Voice from rubble 6 days after Indonesia quake

London, October 06: Workers stopped demolishing a hotel damaged by last week’s powerful earthquake in Indonesia as an Australian search and rescue team looked for a woman who was reportedly heard crying out beneath the rubble.

The Queensland Fire and Rescue used specialised voice detection equipment to try to determine if anyone was still alive under the rubble of the Ambacang hotel in the regional capital of Padang, West Sumatra, team leader John Cowcutt said.

The episode underscored the agony of the families of thousands of people who are missing after last Wednesday’s 7.6-magnitude quake collapsed buildings in Padang and sent landslides crashing down onto villages in the surrounding hills.

The official death toll rose to 704 today and could reach into the thousands, officials said.

Hotel worker Rizal said he heard a woman’s faint cries coming from within the hotel’s remnants on Tuesday, even over the roar of backhoes and other machines that were clearing away the building’s collapsed roof.

“When I walked among the rubble, I heard a weak voice screaming ‘Help, help, help!’ ” said Rizal, who like many Indonesians uses just one name.

“I am confident it was from a woman who survived. Her voice was getting weaker and fading away.”

That was enough for officials, who called in search crews.

“We stopped for a moment so that rescuers could check if there really was a voice,” said Lieutenant Colonel Harris, an army officer helping in the recovery operation, wondering aloud,

“How long can someone survive without food or water?”

Demolition crews had begun knocking down damaged structures around Padang and hauling off debris in trucks.

About six bodies were removed and loaded into waiting ambulances to be taken to hospital morgues.

The broader search for survivors was halted on Monday – five days after the quake struck off the coast of Western Sumatra.

Aid workers from at least 20 countries were focused on caring for the hundreds of thousands left homeless.

Six helicopters shuttled instant noodles, blankets, milk and other aid to the isolated hillside villages of the Padang Pariaman district, where landslides buried more than 600 people, said Ade Edward, head of operations control at West Sumatra’s Centre for Disaster Management.

“We have stopped looking for living survivors and are maximising the use of heavy equipment,” he said.

“We hope to clear the rubble in two weeks so we can start reconstruction.”
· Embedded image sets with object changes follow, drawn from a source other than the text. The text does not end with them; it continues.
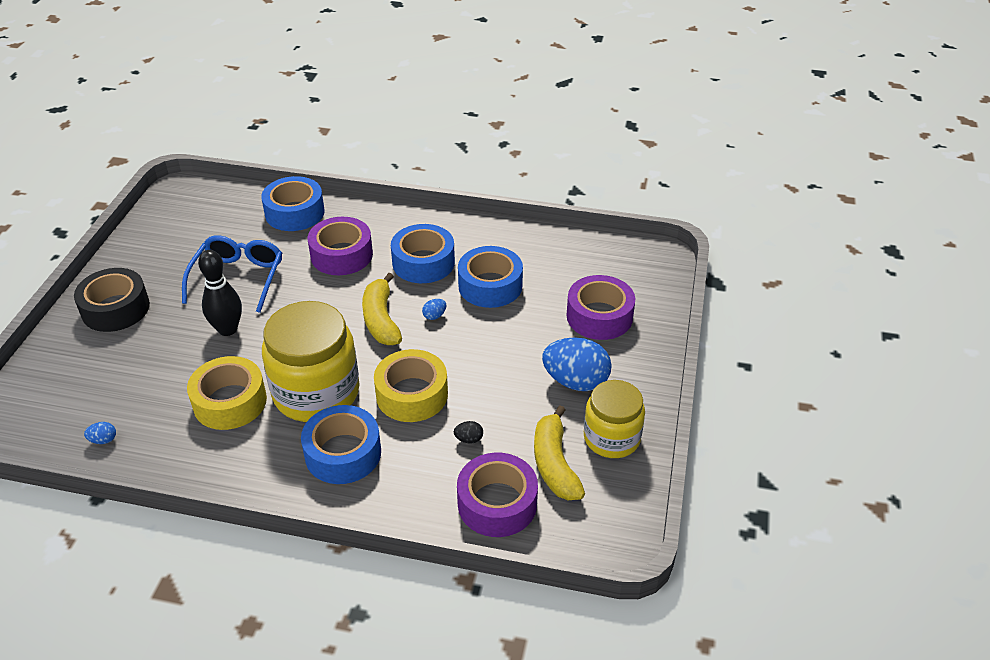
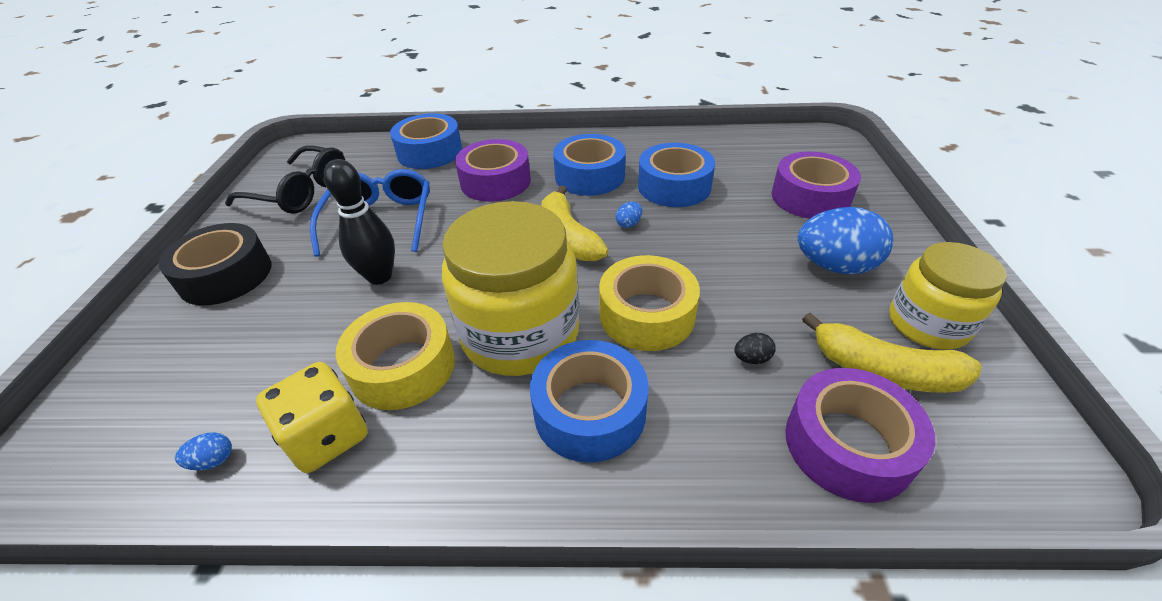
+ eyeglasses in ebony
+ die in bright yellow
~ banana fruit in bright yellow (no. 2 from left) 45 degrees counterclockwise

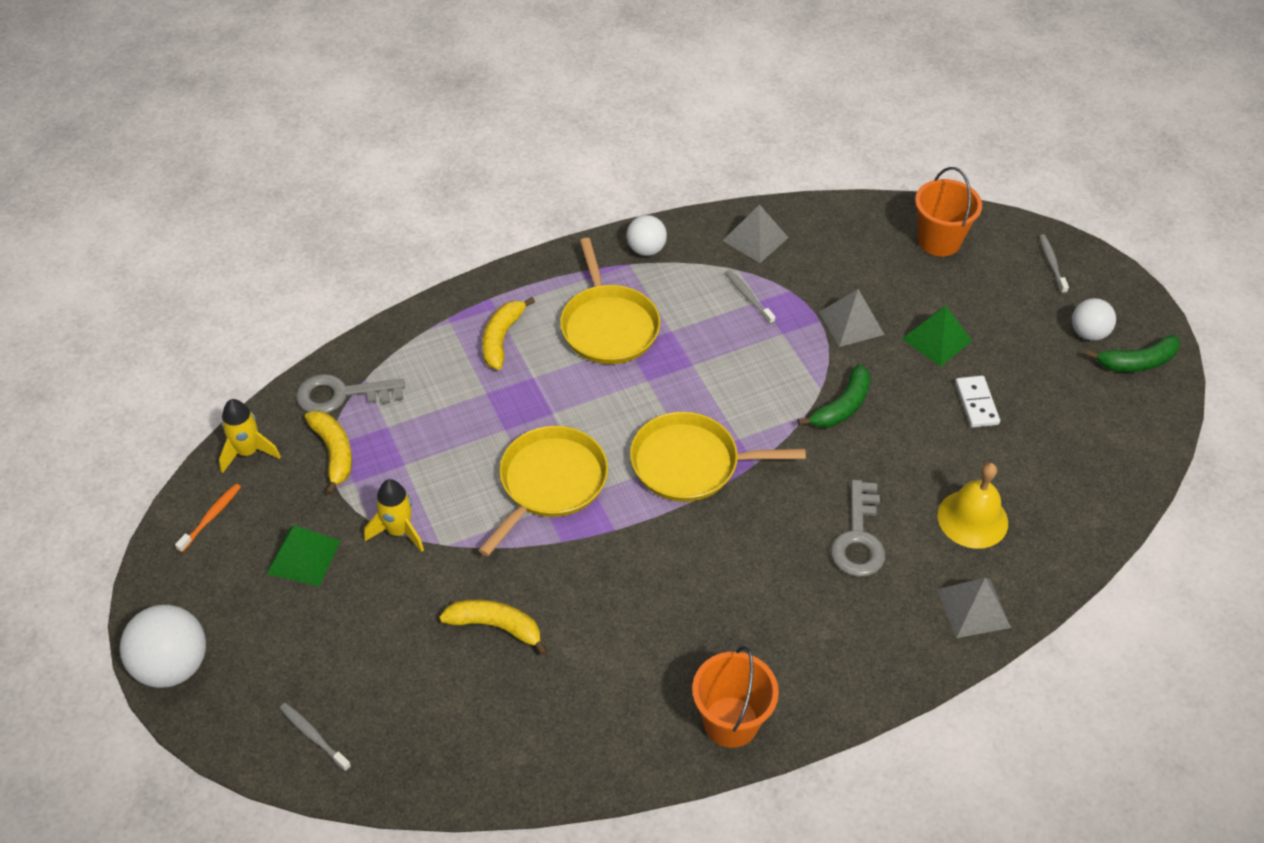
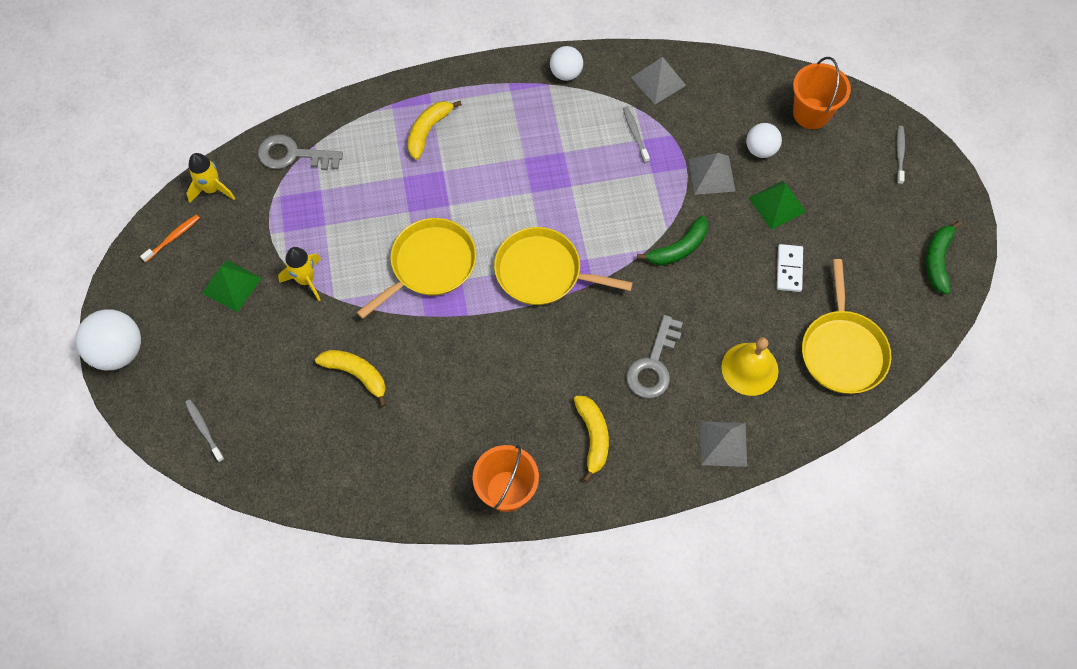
~ banana fruit in bright yellow (no. 1 from left in the first image) to banana fruit in bright yellow (no. 3 from left)
~ sphere in snow-white (no. 3 from left)
~ skillet in bright yellow (no. 2 from left in the first image) to skillet in bright yellow (no. 3 from left)
~ banana fruit in green (no. 2 from left) 105 degrees clockwise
Yesterday, hundreds of children went back to classes in schools set up in tents supplied by UNICEF.

In the old market area, stalls were full of food and bustling with residents stocking up on vegetables, fruit and fish.

Rows of stalls were still smoking from fires that broke out after the quake, possibly from electrical short circuits.
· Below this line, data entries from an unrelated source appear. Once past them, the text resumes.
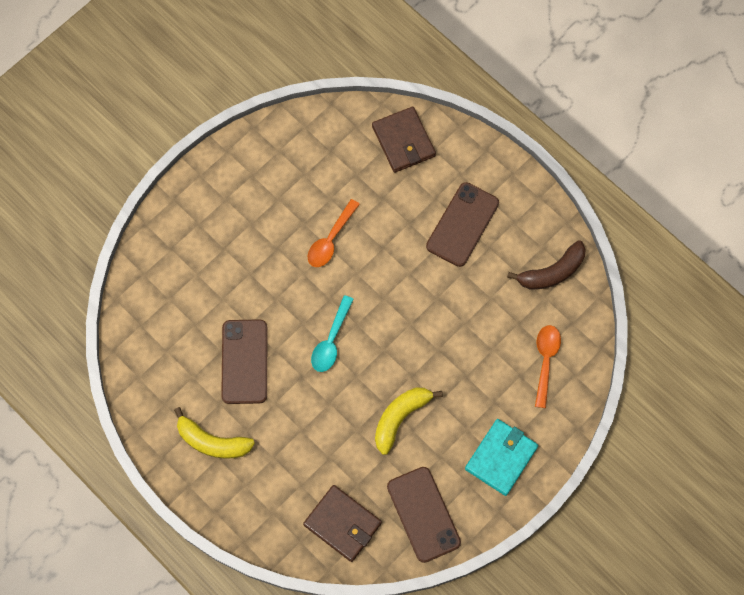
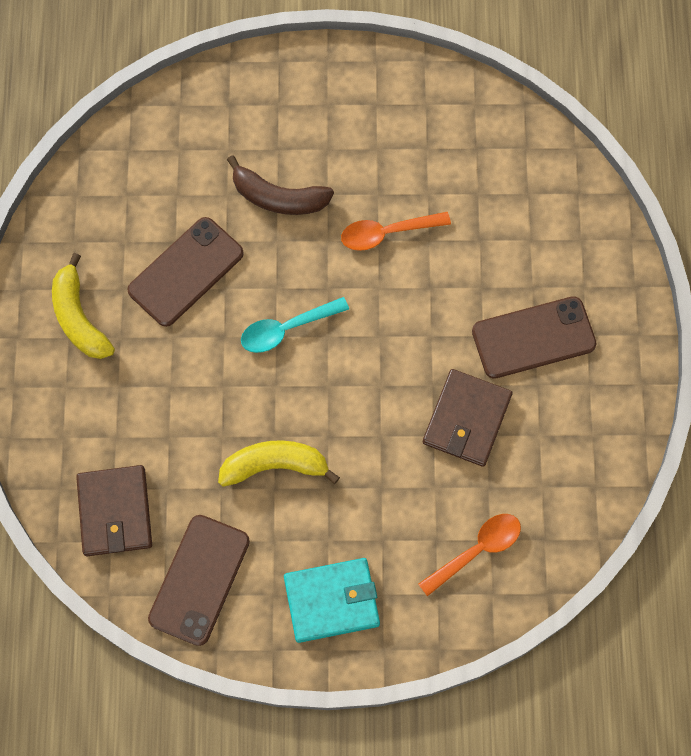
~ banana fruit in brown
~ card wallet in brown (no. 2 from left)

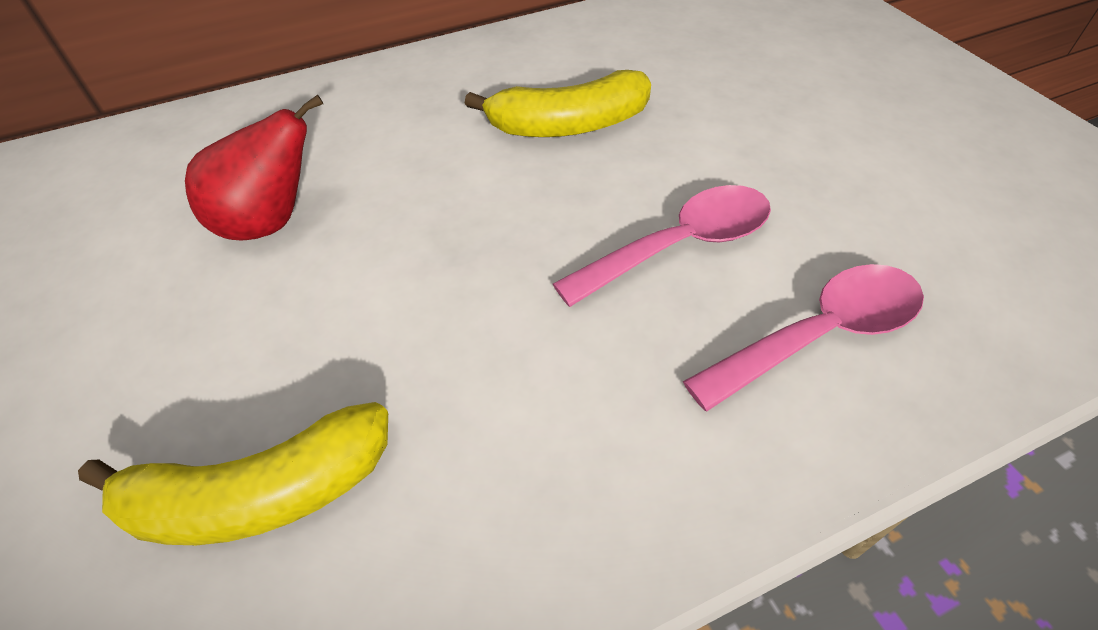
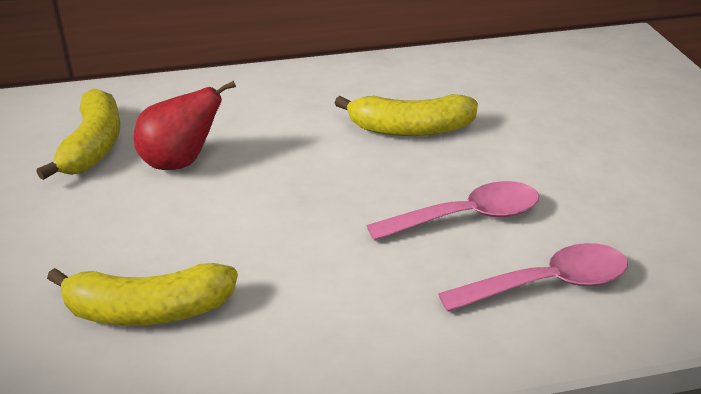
+ banana fruit in bright yellow (no. 1 from left)

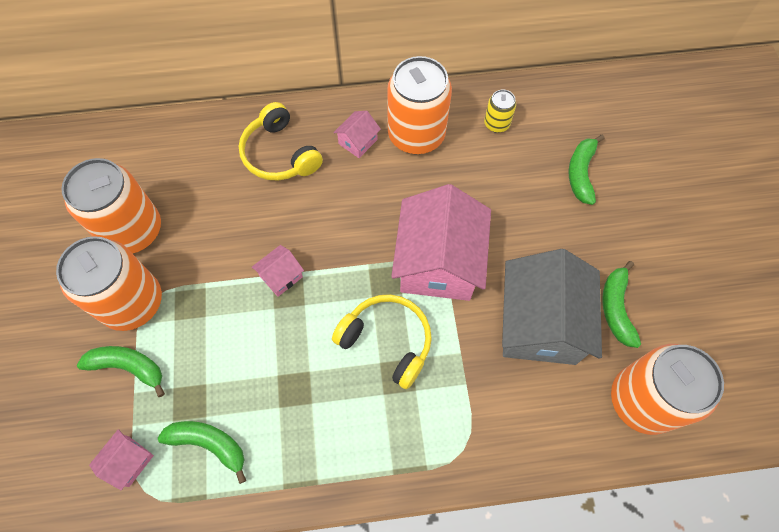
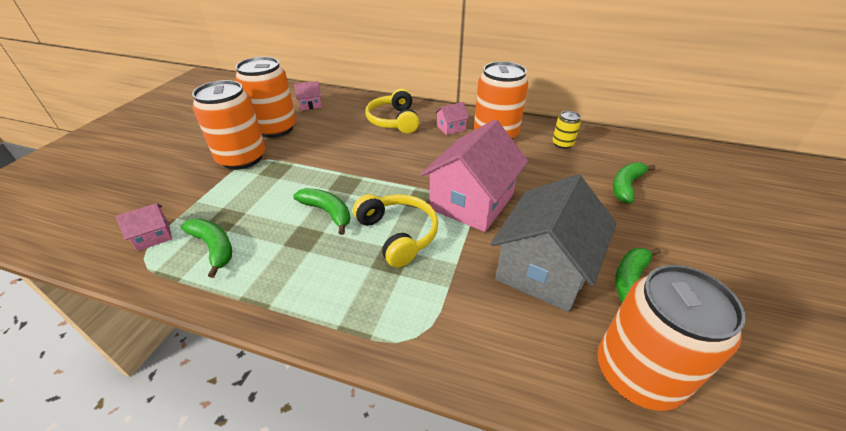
~ banana fruit in green (no. 1 from left in the first image) to banana fruit in green (no. 2 from left)
~ toy house in pink (no. 2 from left)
Shopkeepers working beside cracked walls and teetering buildings swept up the mess of concrete and broken glass.

The city of 900,000 resembled a sprawling demolition site with houses, mosques, schools, a mall and hotels brought down.

Emergency workers faced an uphill battle trying to reach remote communities in the hills of Pariaman where whole villages were wiped out by landslides.

The force of the quake gouged out mountainsides and dumped tonnes of mud, boulders and trees, burying hundreds of people alive.

Heavy rain since and thick wet mud also made it difficult for aid workers to reach the stricken areas, said Gagah Prakoso, a spokesman for the Indonesian Search and Rescue Agency.

The Meteorological and Geophysics Agency warned the region could see strong winds and storms for the next two days.

It was unclear precisely how many people are without shelter, but more than 88,000 houses were flattened, UN and Indonesian agencies said. Another 100,000 public buildings were damaged.

Based on an estimate of five people per household, a Red Cross official said up to one million people had been directly affected by damage to their homes.

“We estimate there were about 170,000-200,000 houses damaged, 90,000 of those are seriously damaged, meaning you can’t live in them,” said Bob McKerrow, the head of the International Federation of Red Cross and Red Crescent Societies in Indonesia.

Asked about the death toll, he said: “I think we’ll see figures rising to 3,000-plus.”

The website of the national Disaster Management Agency showed the latest death toll at 704, with 295 missing.

Government minister Aburizal Bakrie said $US600 million ($A683.76 million) was needed to repair infrastructure.